[What you will do]
Please reproduce all the records exactly while leaving out their pictures.

[Provided material]
▼

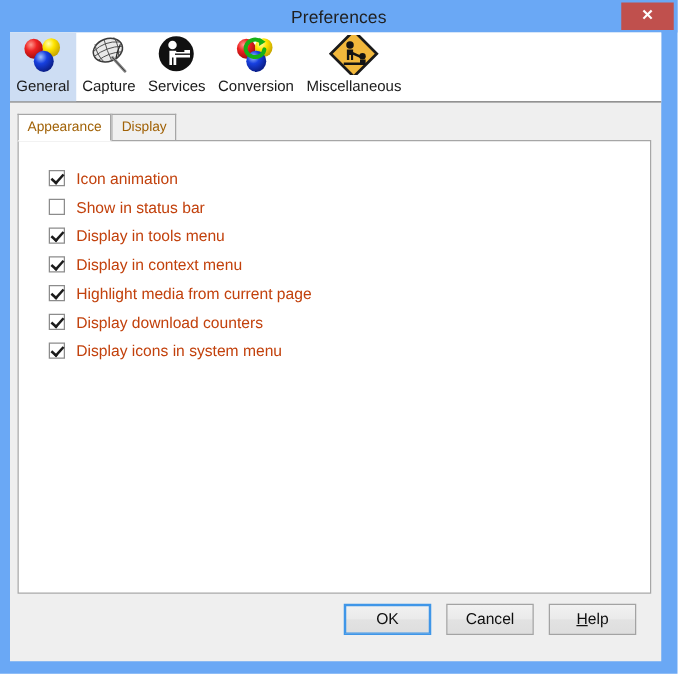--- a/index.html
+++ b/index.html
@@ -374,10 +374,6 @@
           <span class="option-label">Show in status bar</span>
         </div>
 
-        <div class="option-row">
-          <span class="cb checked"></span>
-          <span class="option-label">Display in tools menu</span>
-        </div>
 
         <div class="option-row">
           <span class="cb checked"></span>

▲

[Task result]
--- a/index.html
+++ b/index.html
@@ -374,10 +374,6 @@
           <span class="option-label">Show in status bar</span>
         </div>
 
-        <div class="option-row">
-          <span class="cb checked"></span>
-          <span class="option-label">Display in tools menu</span>
-        </div>
 
         <div class="option-row">
           <span class="cb checked"></span>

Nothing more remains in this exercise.